Almostwelsh · 18/03/2025 16:28

Id be very wary about moving and being reliant on a job offer from your partner's father. If it all goes wrong there isn't much work opportunities in Cornwall and housing is really expensive.

Zipline · 18/03/2025 16:28

This reply has been deleted

This has been deleted by MNHQ for breaking our Talk Guidelines.

LewisS087 · 18/03/2025 16:28

@ziplinei have my own business and earn well, ex said she realised too late that she didn't want kids so she left, it was her choice, she doesn't wish to see them regularly, and pays nothing towards them

OP posts:
Zipline · 18/03/2025 16:29

This reply has been deleted

This has been deleted by MNHQ for breaking our Talk Guidelines.

FortyElephants · 18/03/2025 16:30

You'll have to apply to court for permission. If you can assure the court you'll take them back to Manchester every school holiday at your expense and inconvenience to see their mum I'd say you have a fairly good chance. There are 6 holidays per year, if you go twice in the summer that's 7 visits per year which is probably not far off her current schedule. Make sure you make a list of all the times she's seen them over the past 12 months and save evidence of cancellations and attempts to arrange contact on your part.

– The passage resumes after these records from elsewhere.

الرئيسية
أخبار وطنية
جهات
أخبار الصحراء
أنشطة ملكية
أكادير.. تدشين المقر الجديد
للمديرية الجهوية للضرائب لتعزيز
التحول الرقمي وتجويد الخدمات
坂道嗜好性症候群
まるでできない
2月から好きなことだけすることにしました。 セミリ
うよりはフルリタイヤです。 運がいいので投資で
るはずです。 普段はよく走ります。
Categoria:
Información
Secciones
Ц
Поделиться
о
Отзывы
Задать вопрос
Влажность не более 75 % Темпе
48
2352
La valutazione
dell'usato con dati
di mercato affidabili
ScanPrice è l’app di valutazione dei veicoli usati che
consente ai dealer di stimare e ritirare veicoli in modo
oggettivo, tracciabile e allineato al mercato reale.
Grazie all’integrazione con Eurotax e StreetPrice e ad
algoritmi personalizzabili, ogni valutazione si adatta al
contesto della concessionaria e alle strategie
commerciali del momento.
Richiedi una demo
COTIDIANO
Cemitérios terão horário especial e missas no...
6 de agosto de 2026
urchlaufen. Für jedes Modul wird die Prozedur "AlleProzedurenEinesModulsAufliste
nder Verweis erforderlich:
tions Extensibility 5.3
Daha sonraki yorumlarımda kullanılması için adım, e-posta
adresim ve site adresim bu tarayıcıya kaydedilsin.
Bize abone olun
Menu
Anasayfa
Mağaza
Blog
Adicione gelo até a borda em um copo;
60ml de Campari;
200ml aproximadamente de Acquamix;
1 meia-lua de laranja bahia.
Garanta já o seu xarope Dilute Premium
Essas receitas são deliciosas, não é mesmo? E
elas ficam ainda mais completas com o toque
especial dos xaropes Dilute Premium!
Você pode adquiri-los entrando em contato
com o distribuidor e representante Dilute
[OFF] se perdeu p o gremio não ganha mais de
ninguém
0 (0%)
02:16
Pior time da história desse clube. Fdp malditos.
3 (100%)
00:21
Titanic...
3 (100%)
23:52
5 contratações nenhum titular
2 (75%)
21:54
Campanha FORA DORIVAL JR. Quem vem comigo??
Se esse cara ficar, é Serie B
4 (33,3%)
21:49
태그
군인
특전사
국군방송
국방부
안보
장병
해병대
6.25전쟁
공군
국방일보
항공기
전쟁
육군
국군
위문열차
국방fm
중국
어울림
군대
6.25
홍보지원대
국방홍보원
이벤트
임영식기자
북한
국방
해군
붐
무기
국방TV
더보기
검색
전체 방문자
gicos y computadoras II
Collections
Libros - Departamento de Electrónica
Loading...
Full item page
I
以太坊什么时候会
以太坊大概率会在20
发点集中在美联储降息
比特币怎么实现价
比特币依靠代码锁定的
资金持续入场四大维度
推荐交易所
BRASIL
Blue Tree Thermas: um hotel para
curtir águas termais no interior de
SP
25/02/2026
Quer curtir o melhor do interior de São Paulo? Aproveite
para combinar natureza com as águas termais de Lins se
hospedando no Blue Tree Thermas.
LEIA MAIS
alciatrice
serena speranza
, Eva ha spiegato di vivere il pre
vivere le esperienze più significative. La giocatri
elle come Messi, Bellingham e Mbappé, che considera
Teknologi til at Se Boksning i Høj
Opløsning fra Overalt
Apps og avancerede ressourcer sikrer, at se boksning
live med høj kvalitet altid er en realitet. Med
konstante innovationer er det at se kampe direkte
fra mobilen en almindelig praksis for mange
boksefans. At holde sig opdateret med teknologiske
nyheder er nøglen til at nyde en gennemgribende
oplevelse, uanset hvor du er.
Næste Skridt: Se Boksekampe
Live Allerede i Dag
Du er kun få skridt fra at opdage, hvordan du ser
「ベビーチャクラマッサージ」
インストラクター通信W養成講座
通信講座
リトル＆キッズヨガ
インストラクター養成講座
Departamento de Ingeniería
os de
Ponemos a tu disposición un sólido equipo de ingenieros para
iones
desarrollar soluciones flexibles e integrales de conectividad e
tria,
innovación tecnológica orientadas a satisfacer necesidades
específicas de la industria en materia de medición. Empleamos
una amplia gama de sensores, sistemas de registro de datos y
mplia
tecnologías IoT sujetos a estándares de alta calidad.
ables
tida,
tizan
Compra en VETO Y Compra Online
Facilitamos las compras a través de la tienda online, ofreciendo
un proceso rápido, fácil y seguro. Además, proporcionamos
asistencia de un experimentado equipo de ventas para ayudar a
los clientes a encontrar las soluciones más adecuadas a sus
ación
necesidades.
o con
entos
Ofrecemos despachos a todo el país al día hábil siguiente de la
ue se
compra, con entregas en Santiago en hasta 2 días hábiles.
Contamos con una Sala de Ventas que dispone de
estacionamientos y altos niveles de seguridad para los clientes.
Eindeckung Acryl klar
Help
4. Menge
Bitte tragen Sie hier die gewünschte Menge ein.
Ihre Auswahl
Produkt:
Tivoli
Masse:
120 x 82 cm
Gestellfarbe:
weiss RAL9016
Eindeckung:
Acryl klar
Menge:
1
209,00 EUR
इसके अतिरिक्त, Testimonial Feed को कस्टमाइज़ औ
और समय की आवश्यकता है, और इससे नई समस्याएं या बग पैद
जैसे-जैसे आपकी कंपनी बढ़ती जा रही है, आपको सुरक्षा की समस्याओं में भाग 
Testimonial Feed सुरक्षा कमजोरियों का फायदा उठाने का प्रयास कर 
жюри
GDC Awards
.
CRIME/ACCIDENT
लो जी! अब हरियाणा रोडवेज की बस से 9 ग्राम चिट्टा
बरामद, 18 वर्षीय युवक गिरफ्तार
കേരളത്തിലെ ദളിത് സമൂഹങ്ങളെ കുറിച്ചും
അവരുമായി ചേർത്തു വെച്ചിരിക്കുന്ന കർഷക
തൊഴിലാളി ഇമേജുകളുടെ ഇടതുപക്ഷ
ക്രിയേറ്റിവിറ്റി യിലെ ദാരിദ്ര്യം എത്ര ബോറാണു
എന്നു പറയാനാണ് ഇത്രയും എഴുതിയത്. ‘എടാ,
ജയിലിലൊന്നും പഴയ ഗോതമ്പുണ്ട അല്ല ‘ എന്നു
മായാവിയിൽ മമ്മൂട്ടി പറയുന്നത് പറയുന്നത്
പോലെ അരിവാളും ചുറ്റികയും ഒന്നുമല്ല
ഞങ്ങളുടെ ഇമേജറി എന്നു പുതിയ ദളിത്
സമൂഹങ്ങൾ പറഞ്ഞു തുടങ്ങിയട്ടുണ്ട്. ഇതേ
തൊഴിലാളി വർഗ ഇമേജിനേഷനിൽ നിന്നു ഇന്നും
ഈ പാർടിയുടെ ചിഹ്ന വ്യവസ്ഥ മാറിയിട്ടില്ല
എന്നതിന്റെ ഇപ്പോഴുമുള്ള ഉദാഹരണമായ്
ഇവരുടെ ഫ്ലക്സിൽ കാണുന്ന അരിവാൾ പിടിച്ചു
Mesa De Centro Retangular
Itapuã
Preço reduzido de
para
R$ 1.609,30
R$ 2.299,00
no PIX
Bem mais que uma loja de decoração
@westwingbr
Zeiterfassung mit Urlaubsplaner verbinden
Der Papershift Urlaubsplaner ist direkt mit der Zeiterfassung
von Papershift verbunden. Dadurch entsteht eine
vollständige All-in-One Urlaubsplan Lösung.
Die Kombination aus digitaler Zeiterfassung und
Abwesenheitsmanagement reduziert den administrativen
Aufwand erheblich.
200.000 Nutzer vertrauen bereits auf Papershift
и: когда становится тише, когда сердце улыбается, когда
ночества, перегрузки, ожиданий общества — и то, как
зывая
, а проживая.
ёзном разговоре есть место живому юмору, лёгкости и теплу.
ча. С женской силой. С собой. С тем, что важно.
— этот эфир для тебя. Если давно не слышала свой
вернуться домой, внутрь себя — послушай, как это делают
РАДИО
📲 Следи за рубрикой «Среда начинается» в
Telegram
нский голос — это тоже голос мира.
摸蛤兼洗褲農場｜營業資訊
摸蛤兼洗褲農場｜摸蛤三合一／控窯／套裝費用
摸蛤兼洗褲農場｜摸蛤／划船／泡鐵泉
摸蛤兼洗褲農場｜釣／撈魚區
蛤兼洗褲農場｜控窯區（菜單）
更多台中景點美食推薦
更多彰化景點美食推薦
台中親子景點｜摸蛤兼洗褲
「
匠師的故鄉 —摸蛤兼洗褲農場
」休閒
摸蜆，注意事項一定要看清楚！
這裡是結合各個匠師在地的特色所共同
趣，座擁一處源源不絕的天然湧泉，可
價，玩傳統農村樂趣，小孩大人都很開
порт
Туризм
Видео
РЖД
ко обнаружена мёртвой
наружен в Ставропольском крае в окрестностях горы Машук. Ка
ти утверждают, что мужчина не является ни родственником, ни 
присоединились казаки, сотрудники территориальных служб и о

LoftyPlumBird · 18/03/2025 16:30

7 days this year is indeed shit, but EOW would only be 12 days and that's facilitated by many MANY single mothers every day.

thankyounextplease · 18/03/2025 16:30

LewisS087 · 18/03/2025 16:28

@ziplinei have my own business and earn well, ex said she realised too late that she didn't want kids so she left, it was her choice, she doesn't wish to see them regularly, and pays nothing towards them

Why do you need a job if you have your own business and earn well?